■ **Selected passage**:
____
Court Opinion

ID: 3330925
Source: CourtListenerOpinion
Date Created: 2016-07-05 17:46:03.877338+00
Date Added: 2024-06-11T14:01:14.592155
License: Public Domain

[EDITOR'S NOTE: This case is unpublished as indicated by the issuing court.]
MEMORANDUM OF DECISION
Defendants Kimberly Fehrs and Richard Butler challenge the jurisdiction of this Court over them through their Motion to Dismiss. In their motion, the defendants argue that since the location of their apartment renders them residents of the State of New York, and not Connecticut, the service of abode process by a sheriff of Connecticut, rather than a process server or New York, constitutes insufficient service of process, and thus vitiates the jurisdictional basis of this Court to hear this case.
From the evidence presented at the hearing on the Motion to Dismiss the court finds the facts as stated hereinafter. The apartment which plaintiff Riverdale Associates leased to defendants Kimberly Fehrs and Richard Butler is located on the second floor of a house situated on the border of Connecticut and New York. The apartment consists of 540 square feet, 128 of which is physically in Connecticut, the remainder of which is physically in New York. The only means of entry and exit from the CT Page 14684 apartment is through the first-floor outside front door which is located in New York. Although the apartment has no back door, if there were a back door, it would be situated in Connecticut. The outside front door, located in New York, opens into a vestibule. Also opening into the vestibule is the front door to the defendants' apartment. The opening of this interior front door discloses a private stairway leading from the first and ending on the second floor of the apartment.
____
■ **Required actions**:
a - According to the court opinion, how many square feet of the apartment are physically in Connecticut?
b - Carry on the court opinion on the border apartment past its final sentence.

[Chart understanding data]
____
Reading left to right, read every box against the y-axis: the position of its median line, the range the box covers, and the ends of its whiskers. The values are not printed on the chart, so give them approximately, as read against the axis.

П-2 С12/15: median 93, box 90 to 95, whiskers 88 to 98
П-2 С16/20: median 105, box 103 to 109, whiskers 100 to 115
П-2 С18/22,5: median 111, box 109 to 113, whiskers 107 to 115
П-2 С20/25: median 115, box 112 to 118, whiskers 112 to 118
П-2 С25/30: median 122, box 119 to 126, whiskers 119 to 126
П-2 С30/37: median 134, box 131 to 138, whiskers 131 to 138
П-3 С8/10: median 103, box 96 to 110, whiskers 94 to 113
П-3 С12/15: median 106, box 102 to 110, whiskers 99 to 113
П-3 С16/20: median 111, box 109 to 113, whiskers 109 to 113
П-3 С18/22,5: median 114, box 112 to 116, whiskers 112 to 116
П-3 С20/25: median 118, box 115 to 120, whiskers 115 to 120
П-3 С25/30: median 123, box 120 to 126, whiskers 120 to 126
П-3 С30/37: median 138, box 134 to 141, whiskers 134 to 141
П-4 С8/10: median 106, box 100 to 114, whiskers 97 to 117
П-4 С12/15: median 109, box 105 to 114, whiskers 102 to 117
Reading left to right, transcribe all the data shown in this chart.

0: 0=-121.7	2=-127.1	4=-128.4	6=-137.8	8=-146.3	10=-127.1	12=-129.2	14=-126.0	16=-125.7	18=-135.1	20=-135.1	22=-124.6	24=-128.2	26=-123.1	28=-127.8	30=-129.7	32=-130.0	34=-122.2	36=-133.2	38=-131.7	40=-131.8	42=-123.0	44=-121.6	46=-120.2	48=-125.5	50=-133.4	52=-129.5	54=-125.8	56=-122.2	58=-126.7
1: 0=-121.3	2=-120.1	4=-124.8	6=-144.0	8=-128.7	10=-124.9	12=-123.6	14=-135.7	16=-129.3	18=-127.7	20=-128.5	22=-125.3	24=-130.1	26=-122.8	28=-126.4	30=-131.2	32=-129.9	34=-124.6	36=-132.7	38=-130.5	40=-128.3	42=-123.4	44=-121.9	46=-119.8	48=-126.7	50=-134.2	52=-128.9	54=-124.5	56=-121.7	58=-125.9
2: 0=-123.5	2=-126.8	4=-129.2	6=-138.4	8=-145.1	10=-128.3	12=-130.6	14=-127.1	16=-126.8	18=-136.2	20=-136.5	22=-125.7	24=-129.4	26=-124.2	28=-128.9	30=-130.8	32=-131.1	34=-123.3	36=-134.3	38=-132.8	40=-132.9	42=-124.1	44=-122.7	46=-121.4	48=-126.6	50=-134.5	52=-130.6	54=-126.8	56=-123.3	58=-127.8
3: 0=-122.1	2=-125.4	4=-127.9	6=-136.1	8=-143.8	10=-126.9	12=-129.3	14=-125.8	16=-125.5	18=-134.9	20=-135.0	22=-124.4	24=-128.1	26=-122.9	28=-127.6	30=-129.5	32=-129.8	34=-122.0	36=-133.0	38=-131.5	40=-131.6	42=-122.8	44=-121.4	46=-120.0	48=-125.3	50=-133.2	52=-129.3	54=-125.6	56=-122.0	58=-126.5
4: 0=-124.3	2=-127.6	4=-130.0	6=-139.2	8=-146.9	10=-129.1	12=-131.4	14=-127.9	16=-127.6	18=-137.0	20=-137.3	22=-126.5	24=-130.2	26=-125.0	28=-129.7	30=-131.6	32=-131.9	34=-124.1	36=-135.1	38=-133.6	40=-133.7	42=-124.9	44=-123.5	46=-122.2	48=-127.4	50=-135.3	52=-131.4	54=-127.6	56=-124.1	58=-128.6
____
■ **Responses for each task**:
a - 128 square feet.

b -
A Connecticut sheriff served the notice to quit by leaving it under the defendants' interior front door, and served the writ, summons and complaint in this summary process action by placing two copies of said process in defendant Richard Butler's hands. In addition, the sheriff placed in said defendant's hands two copies of the writ, summons and complaint in a related civil action which seeks damages for breach of lease.1
The manner in which service of process is authorized in this state is governed by Conn. Gen. Stat. § 52-57(a) which states in material part that
         [e]xcept as otherwise provided, process in any civil action shall be served by leaving a true and attested copy of it, including the declaration or complaint, with the defendant, or at his usual place of abode, in this state.
Thus, if the defendants' abode is in this state, the method of abode service utilized by the sheriff in this case would constitute service sufficient to confer jurisdiction over the defendants. If the defendants' abode is situated in New York, thus rendering the defendants non-residents, a court in Connecticut may acquire personal jurisdiction over the defendants pursuant to Conn. Gen. Stat. § 52-57a or § 52-59b, provided sufficient minimum contacts are present to satisfy constitutional considerations. Standard TallowCorporation v. Jowdy, 190 Conn. 48, 53 (1983).2
Connecticut General Statutes Section 52-57a states in material part that
[a] person . . . subject to the jurisdiction of the CT Page 14685 courts of this state . . . may be served with process without the state, in the same manner as service is made within the state, by any person authorized to make service by the laws of the state . . . in which service is to be made. . . .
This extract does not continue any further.